イスタンブールのスーフィズム教団を訪ねた。ナクシュバンディー派のモスクである。修行の様子と観光化されていないセマーを見てみたかった。
毎週木曜に集会があるというので訪ねたのが一昨夜の話。100人以上はいる参加者はみんな白い帽子を被っている。外国人の姿は皆無である。これは部外者が参加しても大丈夫な集まりなのだろうか。
トルコ人のオジサンが珍しがって世話を焼いてくれた。アッティラさんという電気関係の技術者だ。日本にも仕事で来た事があるそうだ。

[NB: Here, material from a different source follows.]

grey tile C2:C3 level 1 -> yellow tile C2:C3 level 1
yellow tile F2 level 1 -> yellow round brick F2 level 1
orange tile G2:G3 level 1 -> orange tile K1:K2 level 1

ここに座って見ていろとソファに案内してくれた。コーランの合唱が始まり、荘厳な雰囲気である。初めて聴いたが音楽的で美しい。途中、導師が何事かの指導を行っていたが、独唱が見事だった。
合唱を30分くらい続けると、体をユラユラ揺らす人が増えて来た。トランスに入って自発動が出ている。この辺りはやはりどこも一緒だな。

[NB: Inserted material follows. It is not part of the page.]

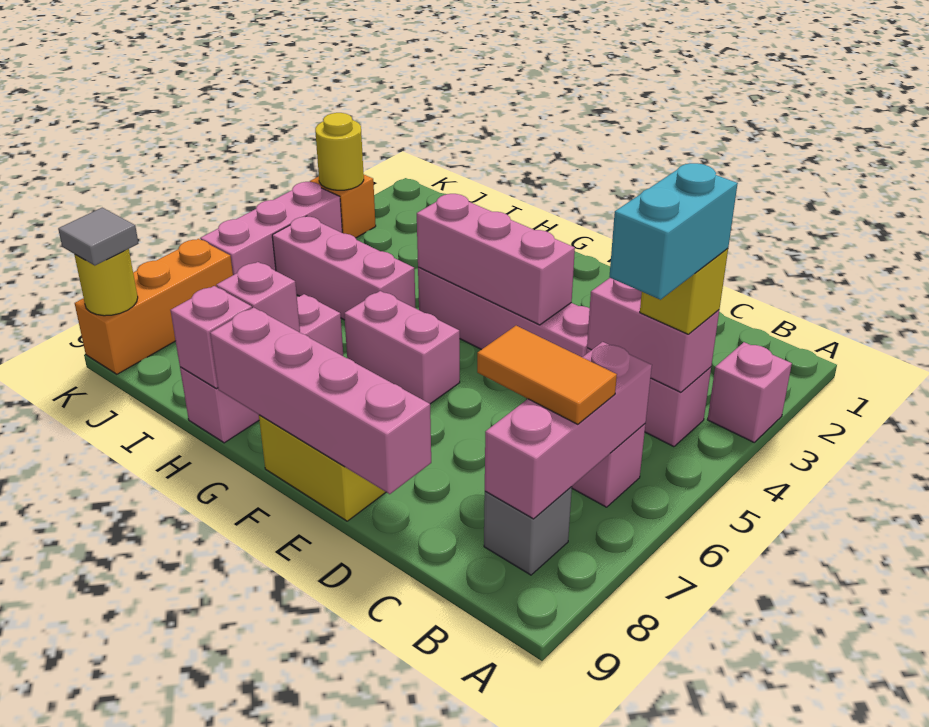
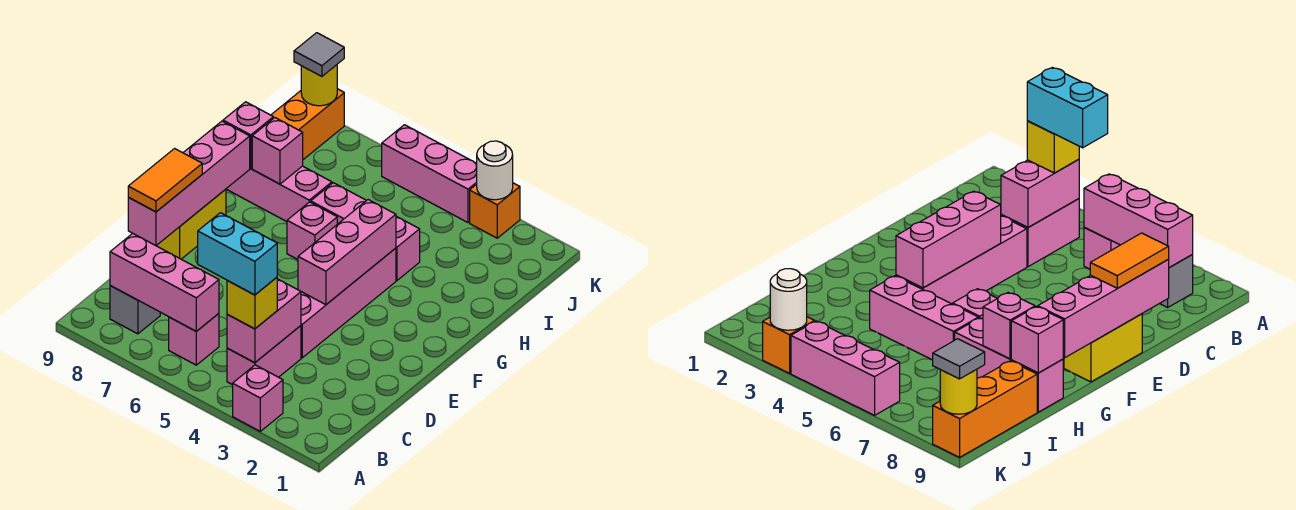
orange tile B7:C7 level 3 -> orange tile D9:E9 level 3
pink brick F6:G6 level 1 -> pink brick G6 level 1
pink brick H5:J5 level 1 -> pink brick H4:H6 level 1
yellow round brick K3 level 2 -> white round brick K3 level 2
orange brick K7:K9 level 1 -> orange brick I9:K9 level 1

みんな立ち上がって、床に額を付ける事を繰り返し始めた。アッティラさんからは君もそこに立てとの事である。え?見学だけのつもりだったのだが、自分もやるの?
見様見真似で、まず両掌を脇の下に入れる。次に膝頭を掌で押さえてしゃがむ。そのまま床に額をつける。それを繰り返す。気がついたら、ムスリムになっていたという。
礼拝後、ご飯を勧めて頂いたのでご相伴に預かったのだが、どうやら周りに座っているのは教団の偉い人達らしい。尻の座りが悪い。メニューは豆スープ、ピラフ、キョフテ、サクランボのコンポートを頂いた。旨かったのだが、喉を通らない感じだった。
アッティラさんは本当に面倒見が良くて、車でホテルまで送ってくれた。車では彼のお嬢さんと合流した。ヒジャブを被った綺麗な人で、名前の発音が難しくて覚えられなかったけれど、父に愛される娘という意味の名前らしい。親子で技術者らしいから、インテリのご家庭なのだろう。
車中、神道はアニミズムだみたいな話をしたら、お嬢さんからはその自然を創った方を信仰するのが私たちの宗教だとの答えがあった。
異文化体験として実におもしろかった。